Saturday, January 24, 2009
Now, in all fairness I'd be lying if someone told me that there's a way to make taxidermy cool in a setting that doesn't involve a house with wheels, however last night at about 1:30am, I stumbled across Ed Hart.
Edward Hart was born on July 30th, 1847. His father, William Hart, was a taxidermist in Christchurch. He opened his first taxidermy shop in Bridge Street in 1834. The shop closed perhaps due to William's other manufactoring buisness: making watch chains.
Edward Hart continued accumulating his own collection and in 1866 he opened a museum in The Bow House to display his pieces. The total length of the bird cases was 270 feet with a height of 10 feet. The mammal cases extended another 30 feet (9 metres). The museum continued to increase in size, including upwards of 420 cases, containing 1350 specimens of birds, 2000 birds' egss, 1000 fossils and flint implements, moths and butterflies, and various horns, skulls, and antlers. The mammals included squirrels, rats, shrews, stoats and dormice. Hart arranged his birds and animals in naturalistic settings including painted backgrounds, rocks, and foliage. Hart also created several anthropomorphic tableaux which he called "Grotesque Groups" including Prize Fight, Leap Frog and The Barber.

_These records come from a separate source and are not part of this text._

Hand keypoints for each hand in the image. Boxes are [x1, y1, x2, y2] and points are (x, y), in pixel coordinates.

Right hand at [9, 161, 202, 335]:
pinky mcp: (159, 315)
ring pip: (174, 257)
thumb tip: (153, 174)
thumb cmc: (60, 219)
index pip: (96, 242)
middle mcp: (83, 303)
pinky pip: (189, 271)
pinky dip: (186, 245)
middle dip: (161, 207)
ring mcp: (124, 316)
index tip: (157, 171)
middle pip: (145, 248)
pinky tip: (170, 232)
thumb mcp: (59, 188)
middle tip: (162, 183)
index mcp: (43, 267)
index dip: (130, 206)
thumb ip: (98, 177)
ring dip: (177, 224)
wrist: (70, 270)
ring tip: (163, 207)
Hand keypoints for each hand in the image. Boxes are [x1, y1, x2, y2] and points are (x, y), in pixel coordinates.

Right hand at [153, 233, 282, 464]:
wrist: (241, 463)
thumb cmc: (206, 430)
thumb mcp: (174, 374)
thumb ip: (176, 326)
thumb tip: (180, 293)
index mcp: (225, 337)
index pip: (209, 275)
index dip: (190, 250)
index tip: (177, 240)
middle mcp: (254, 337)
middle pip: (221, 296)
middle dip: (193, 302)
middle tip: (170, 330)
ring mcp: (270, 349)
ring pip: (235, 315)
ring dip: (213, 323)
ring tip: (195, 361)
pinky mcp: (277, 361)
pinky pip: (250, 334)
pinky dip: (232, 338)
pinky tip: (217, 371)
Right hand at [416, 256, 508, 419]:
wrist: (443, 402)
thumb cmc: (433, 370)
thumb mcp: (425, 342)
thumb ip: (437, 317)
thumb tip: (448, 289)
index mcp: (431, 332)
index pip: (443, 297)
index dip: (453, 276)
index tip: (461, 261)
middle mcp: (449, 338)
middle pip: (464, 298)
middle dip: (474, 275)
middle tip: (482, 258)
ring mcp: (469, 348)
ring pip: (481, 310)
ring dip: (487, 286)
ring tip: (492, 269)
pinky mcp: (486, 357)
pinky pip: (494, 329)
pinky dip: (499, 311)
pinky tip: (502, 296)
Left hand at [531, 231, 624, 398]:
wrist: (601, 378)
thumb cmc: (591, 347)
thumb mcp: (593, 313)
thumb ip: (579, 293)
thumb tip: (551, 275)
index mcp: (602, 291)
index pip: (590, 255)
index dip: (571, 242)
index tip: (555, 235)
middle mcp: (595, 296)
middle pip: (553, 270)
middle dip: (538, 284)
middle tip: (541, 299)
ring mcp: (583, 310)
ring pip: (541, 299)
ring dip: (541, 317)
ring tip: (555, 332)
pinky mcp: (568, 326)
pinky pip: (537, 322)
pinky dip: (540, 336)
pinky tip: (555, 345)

Prize Fight was first displayed by Hart at the Great Exhibition. Consisting of five cases, the Fight shows two squirrels in various stages of a bozing match until the squirrel on the right is knocked out. The piece was bought by Lord and Lady Bangor and is still displayed in Castle Ward, Country Down, Northern Ireland, which has since been taken over by the National Trust.
I'm conflicted as to if i should call this art, but nevertheless, its quite interesting.